### REQUIREMENT
Reproduce every item below word for word, omitting the pictures.

### EXERCISE INPUT
# # # # #
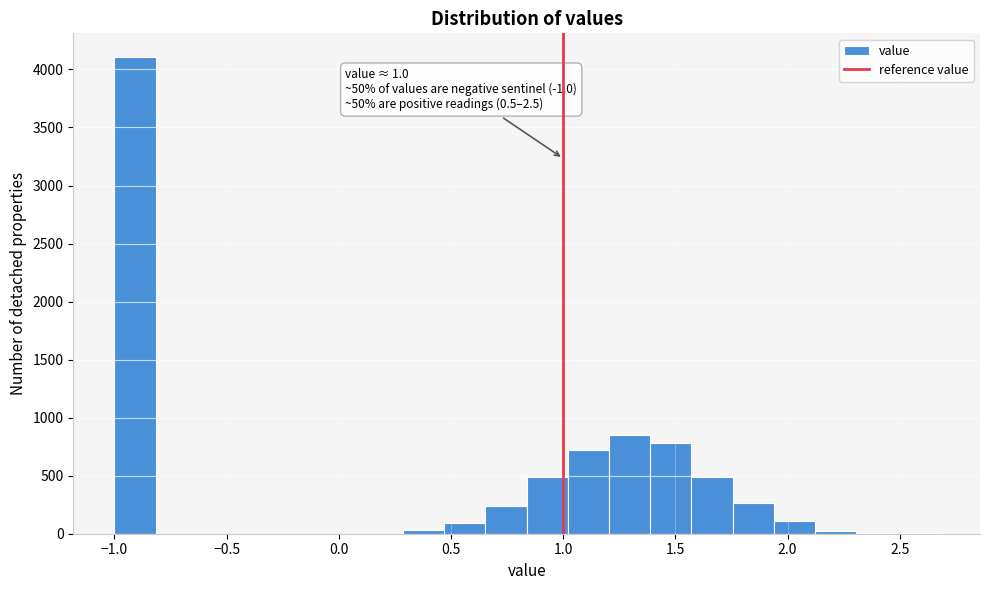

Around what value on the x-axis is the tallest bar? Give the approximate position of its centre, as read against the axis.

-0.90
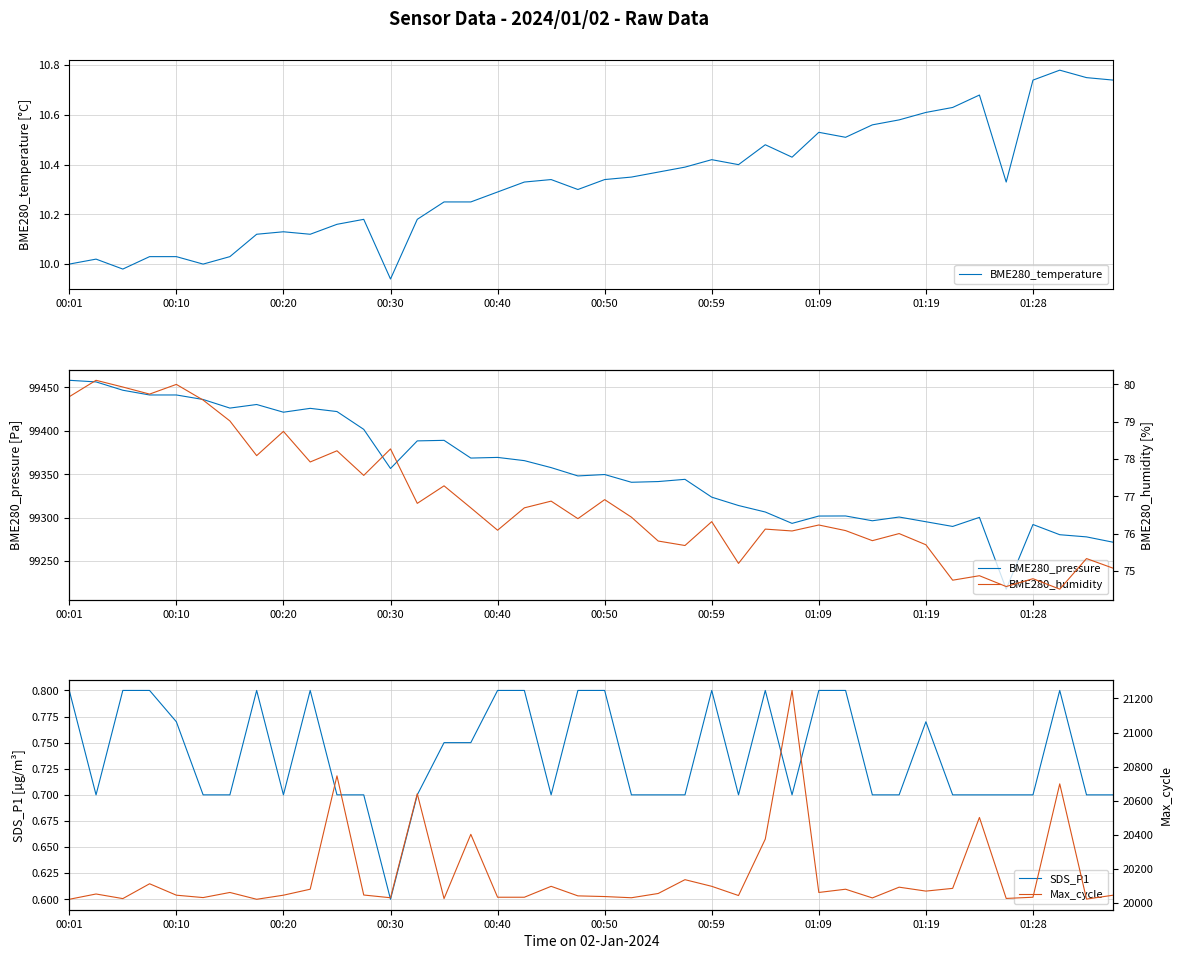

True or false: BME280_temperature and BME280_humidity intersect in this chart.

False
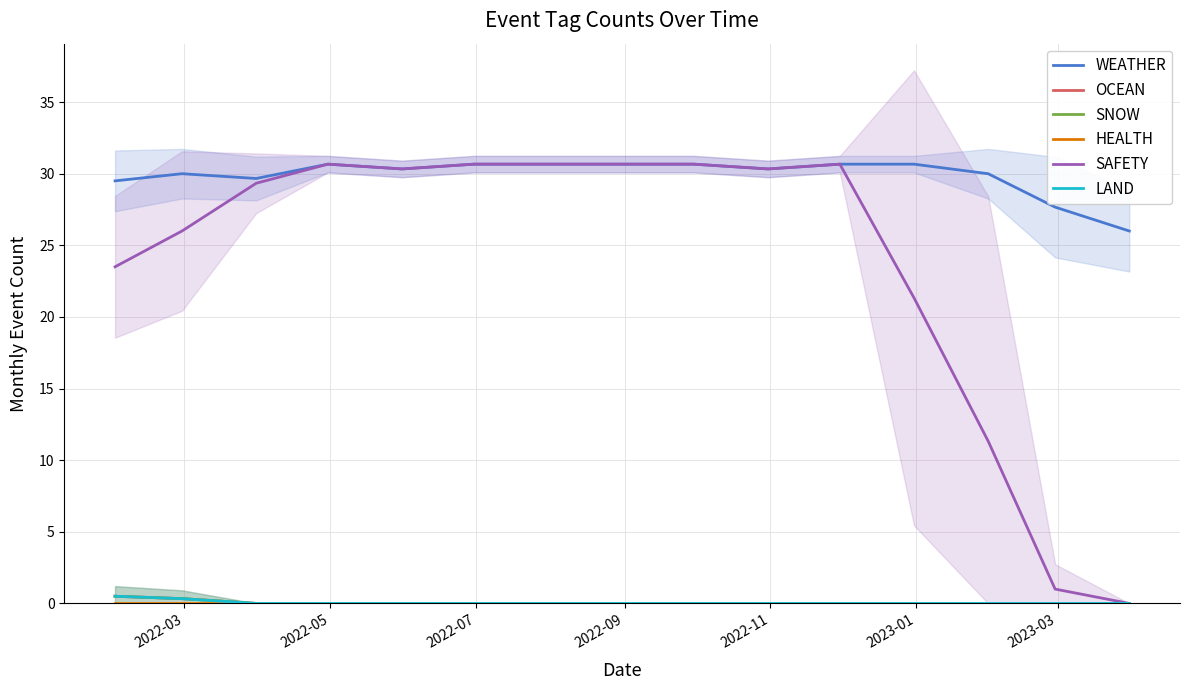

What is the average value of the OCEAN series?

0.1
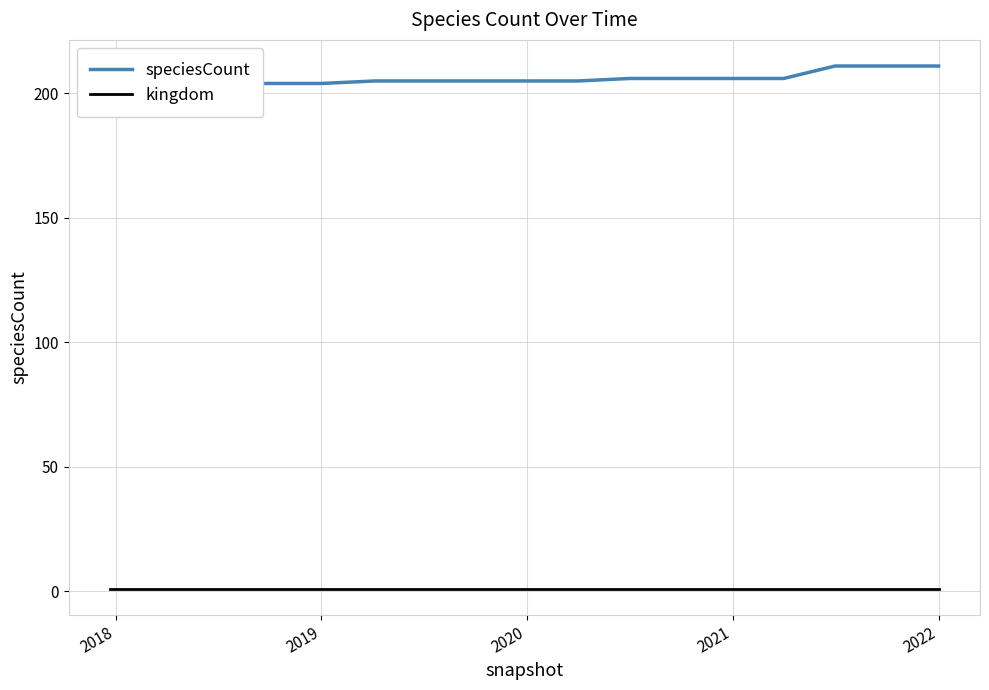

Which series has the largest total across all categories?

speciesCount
# # # # #
### ANSWER BOX
Around what value on the x-axis is the tallest bar? Give the approximate position of its centre, as read against the axis.

-0.90

True or false: BME280_temperature and BME280_humidity intersect in this chart.

False

What is the average value of the OCEAN series?

0.1

Which series has the largest total across all categories?

speciesCount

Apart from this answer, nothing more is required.